Only the lines that hold the word "profesorii" are wanted from this listing.
BEGIN EXTRACTED RECORDS
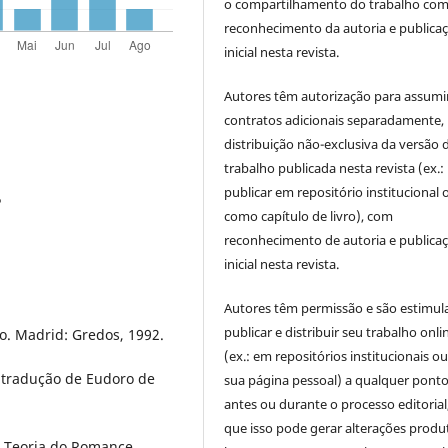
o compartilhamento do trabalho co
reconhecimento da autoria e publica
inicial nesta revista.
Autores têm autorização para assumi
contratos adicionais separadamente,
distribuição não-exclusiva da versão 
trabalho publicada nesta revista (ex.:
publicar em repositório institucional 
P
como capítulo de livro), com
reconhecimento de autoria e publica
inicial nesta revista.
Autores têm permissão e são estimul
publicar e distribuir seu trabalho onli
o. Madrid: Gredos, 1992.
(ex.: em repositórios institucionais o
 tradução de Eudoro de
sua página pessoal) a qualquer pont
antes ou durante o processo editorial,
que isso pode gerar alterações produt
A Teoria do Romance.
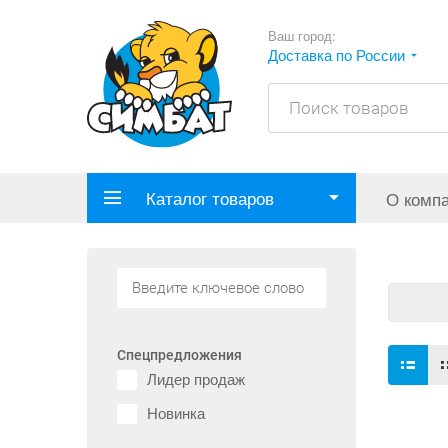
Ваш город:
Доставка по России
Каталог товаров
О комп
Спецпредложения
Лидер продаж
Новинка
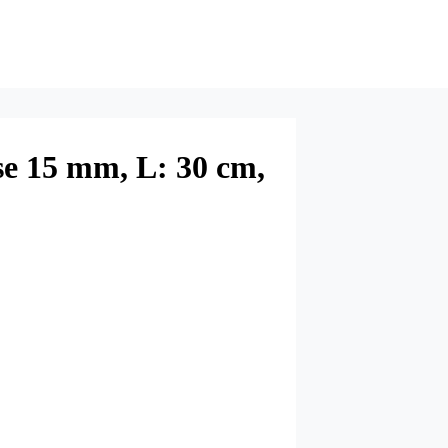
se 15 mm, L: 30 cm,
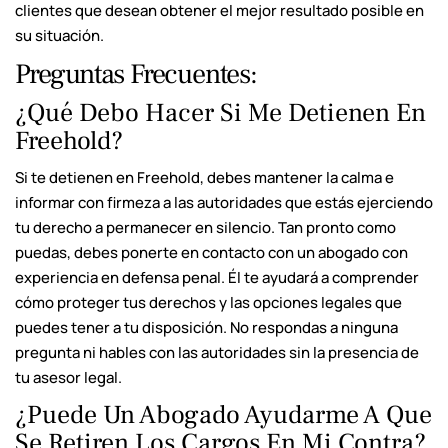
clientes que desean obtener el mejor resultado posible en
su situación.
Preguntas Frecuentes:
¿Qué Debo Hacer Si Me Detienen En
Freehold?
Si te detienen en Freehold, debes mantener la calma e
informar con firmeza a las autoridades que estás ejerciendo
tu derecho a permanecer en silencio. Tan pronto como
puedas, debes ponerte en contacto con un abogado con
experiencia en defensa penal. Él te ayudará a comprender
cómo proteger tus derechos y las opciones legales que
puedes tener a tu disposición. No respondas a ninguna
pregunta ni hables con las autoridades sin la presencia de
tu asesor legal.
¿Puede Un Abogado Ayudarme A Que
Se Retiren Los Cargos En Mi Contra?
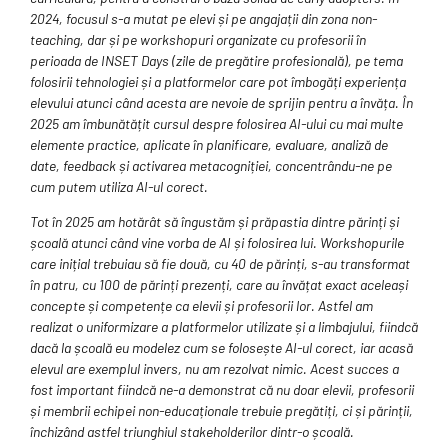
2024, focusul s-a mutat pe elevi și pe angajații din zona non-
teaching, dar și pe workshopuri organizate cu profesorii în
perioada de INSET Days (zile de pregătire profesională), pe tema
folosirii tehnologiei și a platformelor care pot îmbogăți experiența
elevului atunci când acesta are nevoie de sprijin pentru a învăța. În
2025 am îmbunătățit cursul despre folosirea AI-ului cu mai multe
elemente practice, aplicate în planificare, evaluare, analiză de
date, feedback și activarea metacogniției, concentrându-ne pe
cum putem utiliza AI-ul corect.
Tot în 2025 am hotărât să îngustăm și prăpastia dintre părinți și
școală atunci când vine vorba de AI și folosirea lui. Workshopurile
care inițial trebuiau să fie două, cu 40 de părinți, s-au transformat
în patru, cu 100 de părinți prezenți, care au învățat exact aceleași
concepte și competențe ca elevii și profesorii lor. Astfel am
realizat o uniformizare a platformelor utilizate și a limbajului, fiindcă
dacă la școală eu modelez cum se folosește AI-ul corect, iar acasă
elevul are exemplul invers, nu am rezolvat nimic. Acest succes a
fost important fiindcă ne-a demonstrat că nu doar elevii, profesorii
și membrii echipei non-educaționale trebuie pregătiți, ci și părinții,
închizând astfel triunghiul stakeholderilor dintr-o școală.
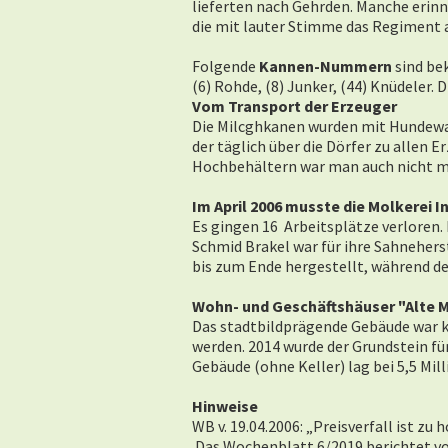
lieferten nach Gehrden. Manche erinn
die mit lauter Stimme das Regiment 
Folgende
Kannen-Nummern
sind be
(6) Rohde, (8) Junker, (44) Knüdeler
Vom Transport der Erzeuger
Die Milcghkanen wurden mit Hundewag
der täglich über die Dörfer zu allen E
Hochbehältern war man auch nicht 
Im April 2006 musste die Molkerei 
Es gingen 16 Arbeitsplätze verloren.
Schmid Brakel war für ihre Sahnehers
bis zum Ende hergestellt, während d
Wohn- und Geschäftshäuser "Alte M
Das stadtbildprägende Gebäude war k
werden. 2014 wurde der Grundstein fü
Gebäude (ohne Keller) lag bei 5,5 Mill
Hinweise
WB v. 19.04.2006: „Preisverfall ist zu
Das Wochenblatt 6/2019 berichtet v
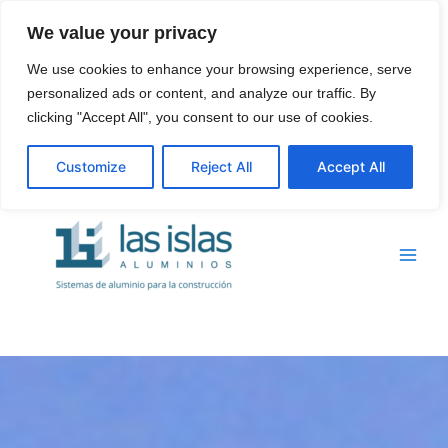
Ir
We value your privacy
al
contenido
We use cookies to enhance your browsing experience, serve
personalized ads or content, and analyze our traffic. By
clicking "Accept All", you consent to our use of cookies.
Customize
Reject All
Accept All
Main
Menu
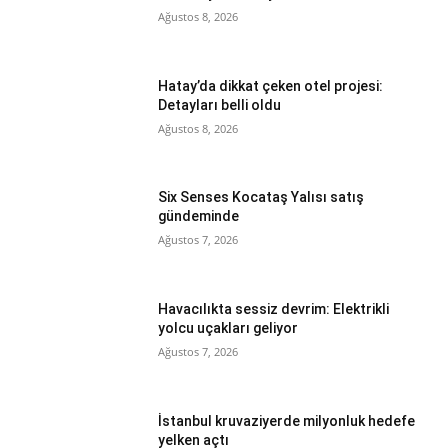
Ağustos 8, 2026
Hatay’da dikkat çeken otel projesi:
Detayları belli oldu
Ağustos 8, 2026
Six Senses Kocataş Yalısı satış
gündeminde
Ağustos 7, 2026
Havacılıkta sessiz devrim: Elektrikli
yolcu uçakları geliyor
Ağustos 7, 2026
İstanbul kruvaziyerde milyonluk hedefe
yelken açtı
END EXTRACTED RECORDS
TASK OUTPUT:
teaching, dar și pe workshopuri organizate cu profesorii în
concepte și competențe ca elevii și profesorii lor. Astfel am
fost important fiindcă ne-a demonstrat că nu doar elevii, profesorii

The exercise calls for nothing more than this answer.